— start Supplied passage —
For this first installment I have relied entirely on Bunshun Weekly1, the weekly version of Bungei Shunjū, the single most widely read magazine in Japan and, with a history stretching back to its establishment in 1923 by Kikuchi Kan with the support of literary notables Akutagawa Ryūnosuke, Kawabata Yasunari, Yokomitsu Riichi, and Kobayashi Hideo, one of its oldest. Future installments will draw on a greater variety of sources representing a broader range of opinion. I also plan to eventually add a series of highlights from the major monthly journals of opinion.

Weekly highlights will always be free, but monthly highlights and most translations will be for paying subscribers alone.

Japan’s Me Too Moment: Matsumoto Hitoshi and Hoshi Masanori

Since 2023, Japan has been going through its own Me Too moment. Star of the world of show business Matsumoto Hitoshi has received a constant stream of accusations of sexual misconduct against women since last year.

Suidōbashi Hakase, a student of Beat Takeshi, a successful comedian and together with Tamabukuro Sujitarō founder of the Asakusa Kid manzai duo, and for a brief period a member of the House of Councillors for Reiwa Shinsengumi, a new political party touting such policies as the abolition of sales tax and nuclear power plants, wrote on the matter in the March 14 issue of Weekly Bunshun. The thrust of his article can be reduced to the following four points.

  1. The claims raised against Matsumoto Hitoshi are undeniably true. As an unprecedented genius talent in the world of show business without any formal master, he may have unconsciously come to view himself as a king deserving of tribute. He instituted an informal system in which women were presented to him as tribute by his students and inferiors. He behaved in ways that indicate that he lacked an understanding of sexual consent, and instead of denying the claims, should acknowledge them and issue a public apology.
  2. The fact that these incidents took place in the world of show business is no longer an excuse. In this day and age, those who do not act in a manner consistent with public order and decency cannot be allowed to appear on television programs sponsored by major companies.
  3. At the same time, his behavior is not reflective of the norm in the world of show business. The hierarchy between students and masters is strict, and students are often uninhibited in their sexual habits, but there usually does not exist a system of procurement like that instituted by Matsumoto. Unlike most comedians, Matsumoto did not even have a master.
  4. Matsumoto should quit the world of show business or, if he would like to continue in it, work not on TV, but at shows that collect entry fees.
— end Supplied passage —
— start Entries —
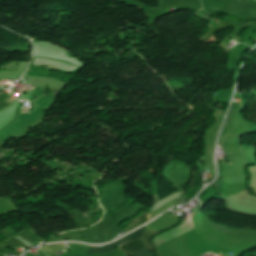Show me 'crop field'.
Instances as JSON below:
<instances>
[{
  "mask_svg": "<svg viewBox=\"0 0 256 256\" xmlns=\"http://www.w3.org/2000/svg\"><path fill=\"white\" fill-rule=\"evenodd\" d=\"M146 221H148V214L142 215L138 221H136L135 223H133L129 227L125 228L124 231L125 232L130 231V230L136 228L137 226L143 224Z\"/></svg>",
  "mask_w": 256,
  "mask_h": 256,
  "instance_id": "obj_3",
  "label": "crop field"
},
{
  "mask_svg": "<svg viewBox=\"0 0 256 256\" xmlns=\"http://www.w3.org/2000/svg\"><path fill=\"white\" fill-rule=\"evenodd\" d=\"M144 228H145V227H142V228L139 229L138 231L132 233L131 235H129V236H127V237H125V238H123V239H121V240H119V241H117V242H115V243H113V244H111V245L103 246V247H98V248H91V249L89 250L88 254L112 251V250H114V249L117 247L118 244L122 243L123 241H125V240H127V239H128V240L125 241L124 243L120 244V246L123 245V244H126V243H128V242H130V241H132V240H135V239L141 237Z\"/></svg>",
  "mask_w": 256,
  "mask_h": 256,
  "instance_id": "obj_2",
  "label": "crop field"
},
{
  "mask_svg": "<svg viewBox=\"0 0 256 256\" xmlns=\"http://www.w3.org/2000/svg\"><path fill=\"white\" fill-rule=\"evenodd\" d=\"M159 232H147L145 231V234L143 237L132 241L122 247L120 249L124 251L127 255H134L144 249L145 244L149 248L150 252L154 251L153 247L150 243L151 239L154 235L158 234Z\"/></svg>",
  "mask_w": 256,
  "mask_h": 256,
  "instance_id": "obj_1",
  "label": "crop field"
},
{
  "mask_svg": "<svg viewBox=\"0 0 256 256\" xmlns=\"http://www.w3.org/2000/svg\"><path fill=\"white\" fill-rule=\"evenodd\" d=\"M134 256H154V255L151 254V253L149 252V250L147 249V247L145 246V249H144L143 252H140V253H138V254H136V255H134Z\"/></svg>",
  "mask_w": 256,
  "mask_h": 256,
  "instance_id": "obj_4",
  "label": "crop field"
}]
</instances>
— end Entries —
— start Entries —
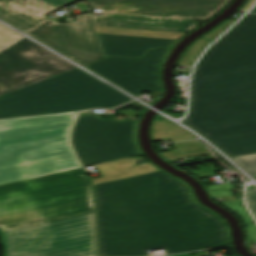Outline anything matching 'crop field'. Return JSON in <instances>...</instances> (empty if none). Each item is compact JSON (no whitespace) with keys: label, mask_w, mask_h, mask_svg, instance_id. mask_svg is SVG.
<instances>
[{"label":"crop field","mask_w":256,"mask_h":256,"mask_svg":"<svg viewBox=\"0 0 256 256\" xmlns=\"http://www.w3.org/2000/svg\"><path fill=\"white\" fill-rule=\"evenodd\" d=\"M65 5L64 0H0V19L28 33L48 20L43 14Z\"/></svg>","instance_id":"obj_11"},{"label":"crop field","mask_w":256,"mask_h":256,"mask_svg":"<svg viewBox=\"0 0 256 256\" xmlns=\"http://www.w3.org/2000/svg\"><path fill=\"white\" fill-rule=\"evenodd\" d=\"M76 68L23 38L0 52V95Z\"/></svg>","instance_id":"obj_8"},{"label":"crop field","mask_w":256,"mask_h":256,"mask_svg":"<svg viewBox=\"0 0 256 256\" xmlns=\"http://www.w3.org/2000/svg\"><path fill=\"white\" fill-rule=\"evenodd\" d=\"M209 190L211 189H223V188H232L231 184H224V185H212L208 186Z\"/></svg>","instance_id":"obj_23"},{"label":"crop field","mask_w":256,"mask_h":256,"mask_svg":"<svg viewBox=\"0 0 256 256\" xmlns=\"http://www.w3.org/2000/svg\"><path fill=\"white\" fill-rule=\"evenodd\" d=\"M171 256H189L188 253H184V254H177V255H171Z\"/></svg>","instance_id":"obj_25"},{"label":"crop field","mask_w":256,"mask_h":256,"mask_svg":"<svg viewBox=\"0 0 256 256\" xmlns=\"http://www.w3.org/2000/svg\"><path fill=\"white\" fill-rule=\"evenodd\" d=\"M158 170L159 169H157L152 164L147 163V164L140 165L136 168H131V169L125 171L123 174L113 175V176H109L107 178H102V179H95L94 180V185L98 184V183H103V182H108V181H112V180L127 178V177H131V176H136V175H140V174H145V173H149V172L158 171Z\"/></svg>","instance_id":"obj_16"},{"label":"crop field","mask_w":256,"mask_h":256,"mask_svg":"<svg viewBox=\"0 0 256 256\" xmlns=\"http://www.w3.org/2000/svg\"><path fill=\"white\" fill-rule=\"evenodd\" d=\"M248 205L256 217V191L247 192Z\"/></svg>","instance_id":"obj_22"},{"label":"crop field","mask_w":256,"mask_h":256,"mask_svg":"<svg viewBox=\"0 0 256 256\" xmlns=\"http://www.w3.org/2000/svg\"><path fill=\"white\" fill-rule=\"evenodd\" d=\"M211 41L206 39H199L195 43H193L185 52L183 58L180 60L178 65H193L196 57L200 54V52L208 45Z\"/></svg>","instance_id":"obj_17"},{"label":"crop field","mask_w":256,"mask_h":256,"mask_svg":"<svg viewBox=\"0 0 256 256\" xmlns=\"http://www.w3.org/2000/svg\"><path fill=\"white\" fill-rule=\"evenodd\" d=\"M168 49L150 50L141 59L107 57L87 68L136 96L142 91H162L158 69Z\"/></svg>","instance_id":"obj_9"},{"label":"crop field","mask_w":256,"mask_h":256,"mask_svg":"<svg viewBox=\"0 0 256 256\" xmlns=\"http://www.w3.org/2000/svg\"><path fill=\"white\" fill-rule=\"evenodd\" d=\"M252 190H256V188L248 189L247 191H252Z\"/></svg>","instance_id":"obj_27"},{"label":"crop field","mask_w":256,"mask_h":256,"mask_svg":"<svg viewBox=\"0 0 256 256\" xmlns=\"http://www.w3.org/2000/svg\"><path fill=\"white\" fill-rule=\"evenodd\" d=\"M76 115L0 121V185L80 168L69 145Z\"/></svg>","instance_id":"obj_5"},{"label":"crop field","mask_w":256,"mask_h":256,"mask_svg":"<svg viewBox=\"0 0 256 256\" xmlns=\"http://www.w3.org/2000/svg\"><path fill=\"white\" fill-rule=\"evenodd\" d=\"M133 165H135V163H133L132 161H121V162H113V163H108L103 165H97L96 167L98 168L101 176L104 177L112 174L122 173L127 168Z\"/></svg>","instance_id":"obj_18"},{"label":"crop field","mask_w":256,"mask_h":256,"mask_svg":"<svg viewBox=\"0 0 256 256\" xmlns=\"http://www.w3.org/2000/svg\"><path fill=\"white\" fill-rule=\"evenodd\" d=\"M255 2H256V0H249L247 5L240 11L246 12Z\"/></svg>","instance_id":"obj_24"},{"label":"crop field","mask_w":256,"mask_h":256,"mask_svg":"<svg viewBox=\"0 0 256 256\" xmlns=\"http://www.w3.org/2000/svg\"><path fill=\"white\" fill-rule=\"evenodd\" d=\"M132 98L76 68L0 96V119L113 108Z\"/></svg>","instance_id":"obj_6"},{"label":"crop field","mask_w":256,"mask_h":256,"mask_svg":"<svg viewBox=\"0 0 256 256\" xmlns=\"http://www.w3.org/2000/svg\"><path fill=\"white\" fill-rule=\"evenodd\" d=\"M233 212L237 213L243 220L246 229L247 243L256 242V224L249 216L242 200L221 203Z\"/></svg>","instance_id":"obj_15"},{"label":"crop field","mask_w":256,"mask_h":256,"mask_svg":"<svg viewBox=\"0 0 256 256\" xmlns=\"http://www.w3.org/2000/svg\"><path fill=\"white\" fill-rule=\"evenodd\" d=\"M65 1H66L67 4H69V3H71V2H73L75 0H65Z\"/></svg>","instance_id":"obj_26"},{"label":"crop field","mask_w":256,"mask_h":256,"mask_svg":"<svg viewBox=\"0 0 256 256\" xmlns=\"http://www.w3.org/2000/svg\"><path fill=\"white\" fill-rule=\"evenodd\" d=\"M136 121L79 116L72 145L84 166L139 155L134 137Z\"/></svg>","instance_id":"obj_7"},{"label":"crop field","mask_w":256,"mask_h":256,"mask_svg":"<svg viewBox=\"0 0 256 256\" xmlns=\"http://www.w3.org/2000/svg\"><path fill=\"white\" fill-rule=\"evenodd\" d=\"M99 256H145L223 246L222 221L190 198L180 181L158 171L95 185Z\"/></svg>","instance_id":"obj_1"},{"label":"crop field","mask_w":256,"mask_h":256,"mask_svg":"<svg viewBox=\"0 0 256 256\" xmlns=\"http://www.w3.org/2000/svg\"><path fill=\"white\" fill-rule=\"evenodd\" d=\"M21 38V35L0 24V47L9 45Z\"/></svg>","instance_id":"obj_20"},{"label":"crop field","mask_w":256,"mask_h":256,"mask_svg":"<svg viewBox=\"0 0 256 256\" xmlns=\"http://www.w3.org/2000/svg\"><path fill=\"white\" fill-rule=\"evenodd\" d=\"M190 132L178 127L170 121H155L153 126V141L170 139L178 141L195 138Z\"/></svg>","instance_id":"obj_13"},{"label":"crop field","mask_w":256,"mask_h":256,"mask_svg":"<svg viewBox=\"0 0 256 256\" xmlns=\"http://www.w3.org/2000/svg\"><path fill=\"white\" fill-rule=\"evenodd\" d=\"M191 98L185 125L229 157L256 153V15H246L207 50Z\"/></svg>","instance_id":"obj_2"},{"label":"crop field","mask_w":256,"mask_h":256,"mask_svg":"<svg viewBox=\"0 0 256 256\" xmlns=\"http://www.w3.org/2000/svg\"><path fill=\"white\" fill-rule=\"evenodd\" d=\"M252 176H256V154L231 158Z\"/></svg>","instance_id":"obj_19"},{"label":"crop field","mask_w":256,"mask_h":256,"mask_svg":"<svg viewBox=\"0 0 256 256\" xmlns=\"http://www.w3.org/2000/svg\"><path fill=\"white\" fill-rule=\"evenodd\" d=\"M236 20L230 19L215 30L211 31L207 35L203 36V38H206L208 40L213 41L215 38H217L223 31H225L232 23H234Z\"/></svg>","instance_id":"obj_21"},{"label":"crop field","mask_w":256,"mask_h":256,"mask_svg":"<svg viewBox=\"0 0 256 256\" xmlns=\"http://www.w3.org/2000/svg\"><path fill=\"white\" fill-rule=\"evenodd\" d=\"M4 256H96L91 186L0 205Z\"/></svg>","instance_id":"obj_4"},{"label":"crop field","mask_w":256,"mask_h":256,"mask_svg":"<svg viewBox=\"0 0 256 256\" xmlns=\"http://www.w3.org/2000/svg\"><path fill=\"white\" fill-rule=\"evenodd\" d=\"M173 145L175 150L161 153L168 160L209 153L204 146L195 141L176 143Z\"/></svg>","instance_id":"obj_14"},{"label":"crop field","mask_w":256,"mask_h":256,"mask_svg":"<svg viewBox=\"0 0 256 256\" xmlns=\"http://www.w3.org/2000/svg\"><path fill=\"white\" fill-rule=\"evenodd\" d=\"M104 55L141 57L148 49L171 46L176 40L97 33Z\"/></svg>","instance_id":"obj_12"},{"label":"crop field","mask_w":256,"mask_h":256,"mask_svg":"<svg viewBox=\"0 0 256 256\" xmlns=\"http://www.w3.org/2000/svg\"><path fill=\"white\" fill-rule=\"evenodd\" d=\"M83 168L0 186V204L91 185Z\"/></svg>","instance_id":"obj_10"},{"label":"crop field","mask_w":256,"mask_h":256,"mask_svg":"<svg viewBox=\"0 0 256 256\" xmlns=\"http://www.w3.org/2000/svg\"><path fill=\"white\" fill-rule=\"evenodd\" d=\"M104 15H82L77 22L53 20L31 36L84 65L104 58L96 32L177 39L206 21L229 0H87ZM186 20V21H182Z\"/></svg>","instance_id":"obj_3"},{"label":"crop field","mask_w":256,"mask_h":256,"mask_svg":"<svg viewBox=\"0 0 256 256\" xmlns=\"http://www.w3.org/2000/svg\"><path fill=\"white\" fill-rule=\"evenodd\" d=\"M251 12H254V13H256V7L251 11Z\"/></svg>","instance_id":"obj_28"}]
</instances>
— end Entries —
— start Entries —
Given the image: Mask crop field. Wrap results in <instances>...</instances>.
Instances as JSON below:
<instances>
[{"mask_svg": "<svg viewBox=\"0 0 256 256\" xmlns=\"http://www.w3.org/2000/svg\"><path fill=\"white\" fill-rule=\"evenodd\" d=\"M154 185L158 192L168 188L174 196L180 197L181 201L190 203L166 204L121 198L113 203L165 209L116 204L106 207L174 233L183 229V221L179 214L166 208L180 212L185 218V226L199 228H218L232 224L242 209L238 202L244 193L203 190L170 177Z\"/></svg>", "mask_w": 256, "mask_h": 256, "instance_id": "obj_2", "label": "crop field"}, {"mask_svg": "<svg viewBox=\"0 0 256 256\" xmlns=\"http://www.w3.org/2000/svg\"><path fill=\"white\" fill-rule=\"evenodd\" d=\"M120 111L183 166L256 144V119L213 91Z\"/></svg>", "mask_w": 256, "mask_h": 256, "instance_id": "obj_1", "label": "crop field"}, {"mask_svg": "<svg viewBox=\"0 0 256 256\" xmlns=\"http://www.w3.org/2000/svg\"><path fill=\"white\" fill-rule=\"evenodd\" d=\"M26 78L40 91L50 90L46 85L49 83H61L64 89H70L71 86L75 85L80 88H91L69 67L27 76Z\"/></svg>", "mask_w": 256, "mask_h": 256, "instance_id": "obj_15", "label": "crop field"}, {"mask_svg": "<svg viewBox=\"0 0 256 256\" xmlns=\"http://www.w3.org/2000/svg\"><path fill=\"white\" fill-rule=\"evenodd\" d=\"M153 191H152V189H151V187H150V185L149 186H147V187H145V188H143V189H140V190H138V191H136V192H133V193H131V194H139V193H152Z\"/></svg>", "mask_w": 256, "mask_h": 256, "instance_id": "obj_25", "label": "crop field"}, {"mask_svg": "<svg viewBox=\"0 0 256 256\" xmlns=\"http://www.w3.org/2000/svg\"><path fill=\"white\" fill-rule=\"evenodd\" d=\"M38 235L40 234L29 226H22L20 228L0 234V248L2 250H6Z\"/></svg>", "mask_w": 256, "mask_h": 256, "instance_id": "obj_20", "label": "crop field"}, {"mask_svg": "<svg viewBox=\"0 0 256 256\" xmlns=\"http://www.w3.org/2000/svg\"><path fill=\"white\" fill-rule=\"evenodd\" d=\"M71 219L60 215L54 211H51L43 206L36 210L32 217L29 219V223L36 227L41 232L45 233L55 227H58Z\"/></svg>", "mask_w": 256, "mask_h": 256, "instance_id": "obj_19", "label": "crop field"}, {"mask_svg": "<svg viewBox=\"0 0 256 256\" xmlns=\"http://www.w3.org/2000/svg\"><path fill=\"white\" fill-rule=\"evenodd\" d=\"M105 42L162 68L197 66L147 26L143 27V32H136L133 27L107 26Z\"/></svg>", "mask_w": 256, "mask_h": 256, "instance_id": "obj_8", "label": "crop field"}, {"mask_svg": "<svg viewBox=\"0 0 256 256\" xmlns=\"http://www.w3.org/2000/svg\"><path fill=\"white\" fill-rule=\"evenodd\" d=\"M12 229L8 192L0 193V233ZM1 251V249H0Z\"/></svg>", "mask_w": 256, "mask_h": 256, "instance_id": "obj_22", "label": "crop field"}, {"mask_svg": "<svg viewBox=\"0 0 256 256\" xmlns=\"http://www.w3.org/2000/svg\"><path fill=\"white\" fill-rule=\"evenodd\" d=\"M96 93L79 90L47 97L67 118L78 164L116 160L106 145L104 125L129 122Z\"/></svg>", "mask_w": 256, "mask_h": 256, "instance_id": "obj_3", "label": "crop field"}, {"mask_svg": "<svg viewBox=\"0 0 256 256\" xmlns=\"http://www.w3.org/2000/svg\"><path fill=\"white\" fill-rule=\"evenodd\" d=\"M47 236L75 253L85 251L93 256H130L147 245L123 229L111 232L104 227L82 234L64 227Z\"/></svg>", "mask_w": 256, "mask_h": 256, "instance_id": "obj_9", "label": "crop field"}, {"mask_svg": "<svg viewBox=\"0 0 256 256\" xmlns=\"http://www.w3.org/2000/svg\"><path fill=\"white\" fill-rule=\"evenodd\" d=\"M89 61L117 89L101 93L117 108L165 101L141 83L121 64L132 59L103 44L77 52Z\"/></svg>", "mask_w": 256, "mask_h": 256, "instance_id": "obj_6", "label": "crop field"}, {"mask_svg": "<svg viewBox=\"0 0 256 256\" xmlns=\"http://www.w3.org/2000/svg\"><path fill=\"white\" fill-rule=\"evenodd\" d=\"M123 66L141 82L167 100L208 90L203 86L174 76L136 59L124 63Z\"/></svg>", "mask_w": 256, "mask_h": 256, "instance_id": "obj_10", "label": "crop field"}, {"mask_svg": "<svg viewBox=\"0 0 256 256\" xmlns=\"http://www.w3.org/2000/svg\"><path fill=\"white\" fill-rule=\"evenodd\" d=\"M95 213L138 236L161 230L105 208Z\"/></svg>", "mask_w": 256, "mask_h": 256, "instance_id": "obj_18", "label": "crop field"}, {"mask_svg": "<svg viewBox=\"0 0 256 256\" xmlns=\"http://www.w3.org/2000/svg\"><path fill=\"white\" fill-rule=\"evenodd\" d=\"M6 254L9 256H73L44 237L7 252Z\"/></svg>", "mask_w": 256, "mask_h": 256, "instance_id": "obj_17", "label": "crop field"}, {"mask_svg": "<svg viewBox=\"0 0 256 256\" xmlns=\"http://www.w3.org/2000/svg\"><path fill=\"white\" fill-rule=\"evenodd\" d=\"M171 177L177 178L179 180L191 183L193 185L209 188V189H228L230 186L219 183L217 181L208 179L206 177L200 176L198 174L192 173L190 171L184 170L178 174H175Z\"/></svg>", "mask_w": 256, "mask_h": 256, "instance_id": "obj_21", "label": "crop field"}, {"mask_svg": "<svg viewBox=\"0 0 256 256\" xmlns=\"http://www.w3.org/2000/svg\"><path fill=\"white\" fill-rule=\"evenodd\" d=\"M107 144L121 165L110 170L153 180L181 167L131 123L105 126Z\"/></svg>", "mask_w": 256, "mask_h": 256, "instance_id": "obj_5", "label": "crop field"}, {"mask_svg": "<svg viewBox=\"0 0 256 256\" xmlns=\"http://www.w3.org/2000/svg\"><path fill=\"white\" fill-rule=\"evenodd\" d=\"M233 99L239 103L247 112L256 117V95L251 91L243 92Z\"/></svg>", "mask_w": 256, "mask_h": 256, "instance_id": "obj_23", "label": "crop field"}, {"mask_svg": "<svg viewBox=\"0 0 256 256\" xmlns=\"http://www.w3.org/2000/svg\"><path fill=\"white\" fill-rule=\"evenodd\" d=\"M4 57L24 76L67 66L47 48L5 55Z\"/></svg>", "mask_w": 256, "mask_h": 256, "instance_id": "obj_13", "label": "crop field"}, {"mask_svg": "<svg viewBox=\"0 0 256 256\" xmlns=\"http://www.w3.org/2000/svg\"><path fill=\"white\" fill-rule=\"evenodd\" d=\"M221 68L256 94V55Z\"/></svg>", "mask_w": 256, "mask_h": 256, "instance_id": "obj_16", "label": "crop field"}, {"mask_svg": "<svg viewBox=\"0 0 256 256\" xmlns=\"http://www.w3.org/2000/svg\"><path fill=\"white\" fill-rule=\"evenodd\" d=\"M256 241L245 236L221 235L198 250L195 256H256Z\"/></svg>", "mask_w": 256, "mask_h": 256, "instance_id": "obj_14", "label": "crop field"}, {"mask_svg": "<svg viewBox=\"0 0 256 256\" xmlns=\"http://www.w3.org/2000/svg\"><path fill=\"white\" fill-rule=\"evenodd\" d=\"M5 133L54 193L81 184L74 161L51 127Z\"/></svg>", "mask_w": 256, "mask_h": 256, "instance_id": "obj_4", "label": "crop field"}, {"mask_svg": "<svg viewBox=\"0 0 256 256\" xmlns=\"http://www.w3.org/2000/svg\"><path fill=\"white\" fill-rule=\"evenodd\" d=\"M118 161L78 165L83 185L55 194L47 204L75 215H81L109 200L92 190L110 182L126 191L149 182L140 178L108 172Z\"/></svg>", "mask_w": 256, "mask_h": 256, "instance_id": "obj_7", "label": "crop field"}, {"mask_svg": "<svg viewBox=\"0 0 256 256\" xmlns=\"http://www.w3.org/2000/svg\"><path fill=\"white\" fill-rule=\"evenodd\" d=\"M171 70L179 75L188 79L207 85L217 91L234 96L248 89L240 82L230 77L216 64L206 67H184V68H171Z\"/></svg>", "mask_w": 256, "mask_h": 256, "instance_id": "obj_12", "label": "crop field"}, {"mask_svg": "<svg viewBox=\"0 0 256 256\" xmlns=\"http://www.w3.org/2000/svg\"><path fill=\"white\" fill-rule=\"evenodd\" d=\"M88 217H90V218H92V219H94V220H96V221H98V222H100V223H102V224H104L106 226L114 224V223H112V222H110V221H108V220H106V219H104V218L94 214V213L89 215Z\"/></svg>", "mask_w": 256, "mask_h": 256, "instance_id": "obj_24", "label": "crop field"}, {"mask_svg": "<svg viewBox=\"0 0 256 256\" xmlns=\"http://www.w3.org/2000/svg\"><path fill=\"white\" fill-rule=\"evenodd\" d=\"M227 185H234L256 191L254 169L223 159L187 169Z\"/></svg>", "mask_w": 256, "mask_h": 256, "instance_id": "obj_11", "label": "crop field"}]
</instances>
— end Entries —
◆ Work to complete
Carry on the article about Japan's Me Too moment from the point where it stops. The records are separate material.

◆ Result of the task
Former production advisor Hoshi Masanori met a worse fate when he was arrested recently under suspicion of “semi-rape,2” meaning sexual acts committed while a woman is mentally incapacitated or otherwise unable to offer resistance, and “semi-coerced sexual intercourse3,” meaning coitus, anal, or oral sexual intercourse carried out either while a woman is mentally incapacitated or otherwise unable to offer resistance, or has been deliberately rendered so. His accuser, a woman at the same production company who is simply called Woman A, alleges that in January 2016 and February 2019, Hoshi put her in a state in which she could not offer resistance, undressed her, and committed licentious acts. What this actually means is that she was told by others that Hoshi was a powerful man not to be opposed, that Hoshi himself hinted at yakuza connections and boasted of running people he disliked out of the industry, told her to show him her chest and remove her underwear because there will probably be bed scenes, pushed her onto the bed and began intercourse saying that he wanted to see her facial expressions, and toward the climax said that she would become beautiful if male hormones were to enter her body. He had already been arrested before when the same Woman A alleged that he had extorted 6,000,000 JPY, or the equivalent of about 40,000 USD, out of her under the pretext of it being necessary for her to get work.

Critic Ogiue Chiki, who in 2023 published a study of polyamory in Japan, offers some comments on the recent exposures in the world of show business overall. According to Ogiue, these incidents are part of a wider pattern of entrapment and sexual victimization that is the norm in show business and the media, as a survey of 275 members of both carried out by his research institute shows. Both have been trying to deal with the matter simply as news, but he would like for them to perform real horizontal investigations into the matter and work toward “the annihilation of harassment and violations of human rights.”

The Pathologies of the LDP

This week’s edition of the weekly column “Distrust in Newspapers” states that the February 29 session of the House of Representatives Deliberative Council on Political Ethics on incidents of bribery among LDP factions, particularly the Abe Faction, was unsightly for its complete and total lack of seriousness. The author of the column takes particular issue with the failure of any media beside the Asahi to report on it and states that, “god” being in the details, it should be possible to show what is wrong with the LDP by simply reporting those details.

The Rising Tide of Feminism

Feminist concerns loom large in this week’s Weekly Bunshun.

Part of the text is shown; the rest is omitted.